[Given passage — start]

All the elements that make up a computer–the CPU, memory, motherboard and software components such as the OS and applications–come together to hopefully deliver what any computer user wants: performance. As with anything, that computer’s performance can only be as strong as its weakest link, and the weakest link in terms of performance is the hard drive. Defrag strengthens that “weakest link”–but the choice of defrag technology is important.

The reasons for the disk being the slowest element are simple. While all other components are electronic and are as fast as they can channel and transmit electrons, the hard drive is mechanical. A drive consists of several parts–an actuator arm moves a read/write head across the physical platters on which data is magnetically stored. Because of the physical limitations, it is doubtful that magnetic storage media such as hard drives will ever approach electronics in terms of speed; hence, the memory and CPU must wait for data accessed from the hard drive.

Natively, data saved onto a hard drive is fragmented in order to better utilize disk space. If all files were saved onto a drive wholly, each in one piece, much disk space would be wasted as files too large to fit into a space would simply not be saved but would be saved elsewhere, as onto another drive. While fragmentation solves the disk space problem, it creates yet another: fragmentation makes the slowed element of a computer even slower due to the multiple I/Os required to access files in many fragments. When file fragmentation is not addressed in some fashion, files can be fragmented into hundreds or even thousands of fragments, bringing performance to a crawl.

For decades, defragmenters have been employed to take care of this problem. In the last several years, defrag has been scheduled so that it would run during off-hours so that there would be no negative performance impact on users. Scheduled defragmentation, however, has now been outmoded due to greatly expanding file sizes and disk drive capacities, and once again that “weakest link” is slowing down performance. Fragmentation is continuing to build in between scheduled runs, and in the cases of very large drives, is not being addressed at all.

In today’s frantically active computing environments, the only adequate defrag solution is one which is completely automatic, defragmenting invisibly in the background. Because defragmentation occurs whenever otherwise idle resources are available, disk performance is constantly maximized and performance for users is never negatively impacted. But most importantly, the weakest link in computing is once again made as fast and as strong as possible.

[Given passage — finish]
[Material shown — start]

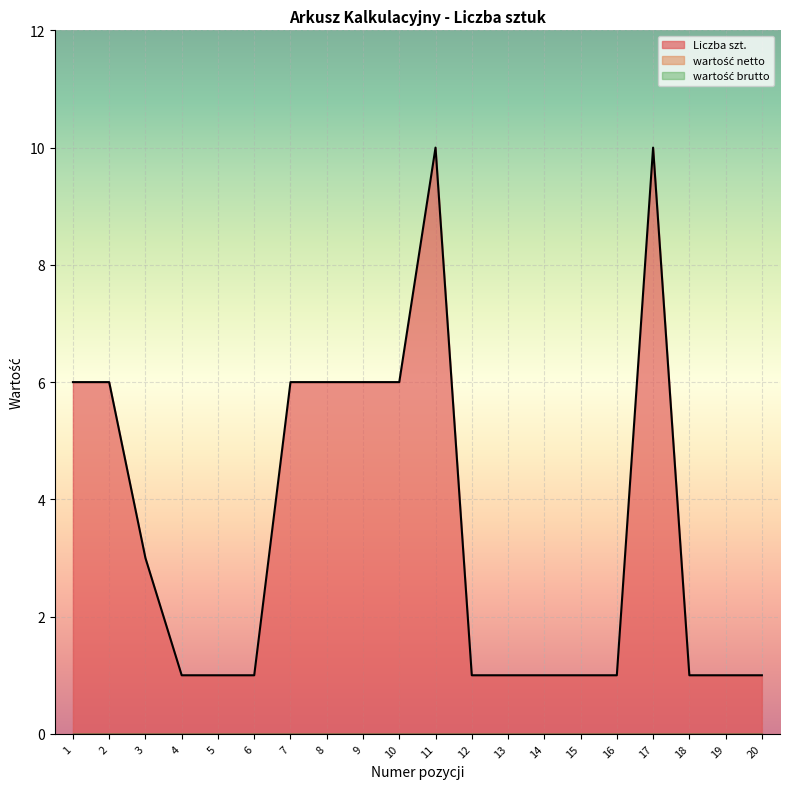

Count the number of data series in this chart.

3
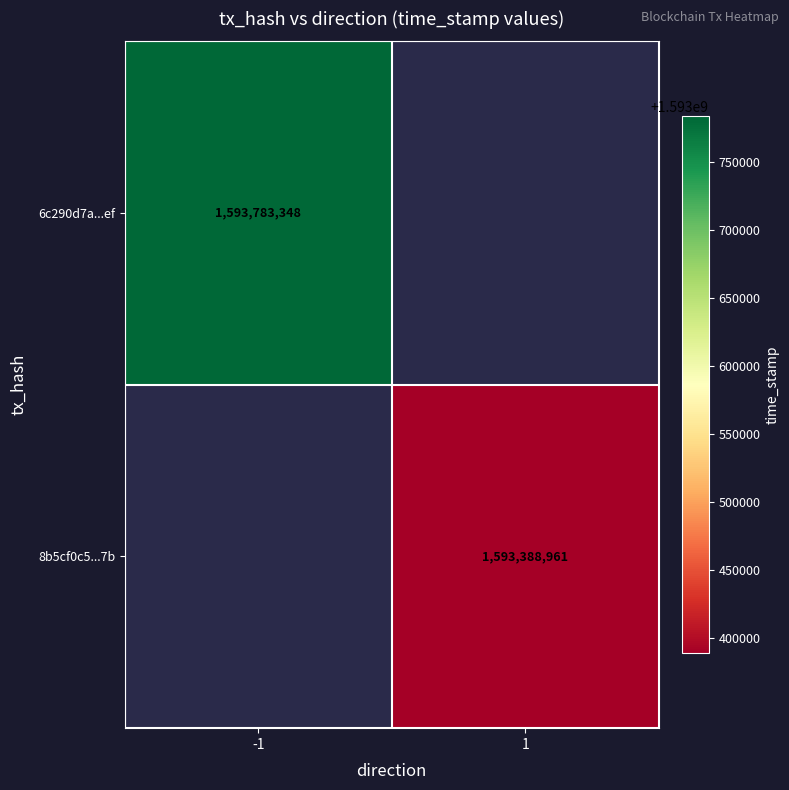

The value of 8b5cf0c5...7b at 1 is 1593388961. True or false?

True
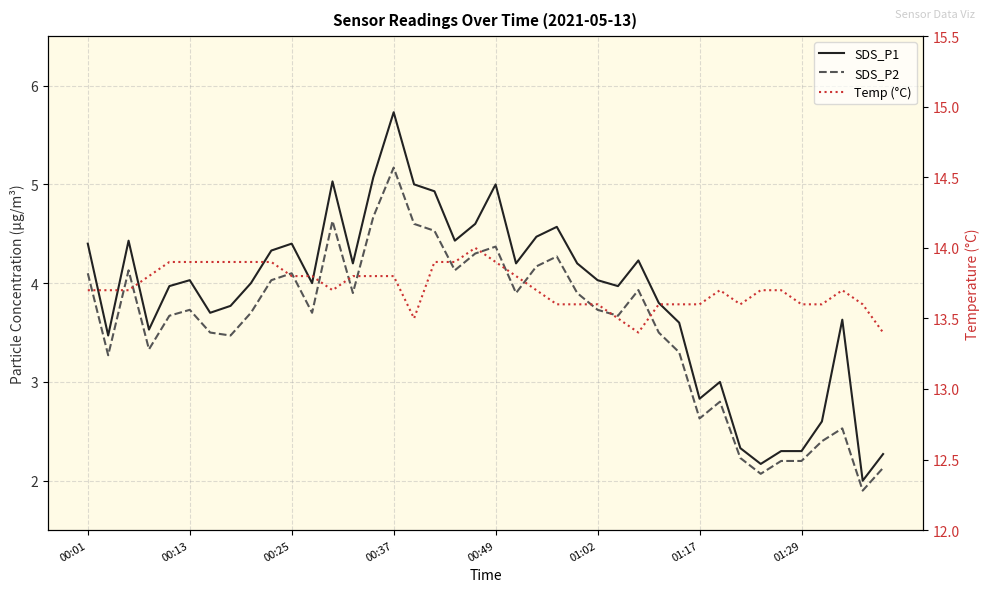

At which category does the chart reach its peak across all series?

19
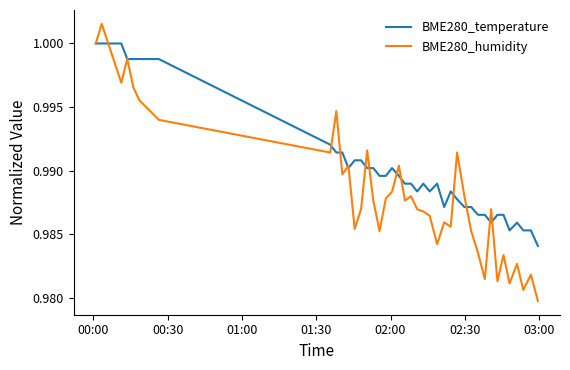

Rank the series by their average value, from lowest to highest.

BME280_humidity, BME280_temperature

[Material shown — finish]

What you will do »
1. From the passage on hard drive fragmentation, reproduce the text between "The reasons for" and "from the hard drive.", inclusive.
2. According to the passage on hard drive fragmentation, why is data saved onto a hard drive fragmented natively?
3. Translate this sentence from the passage on hard drive fragmentation into Spanish: "For decades, defragmenters have been employed to take care of this problem."

Solutions to each task »
1.
The reasons for the disk being the slowest element are simple. While all other components are electronic and are as fast as they can channel and transmit electrons, the hard drive is mechanical. A drive consists of several parts–an actuator arm moves a read/write head across the physical platters on which data is magnetically stored. Because of the physical limitations, it is doubtful that magnetic storage media such as hard drives will ever approach electronics in terms of speed; hence, the memory and CPU must wait for data accessed from the hard drive.

2. To better utilize disk space.

3. Durante décadas, se han empleado desfragmentadores para resolver este problema.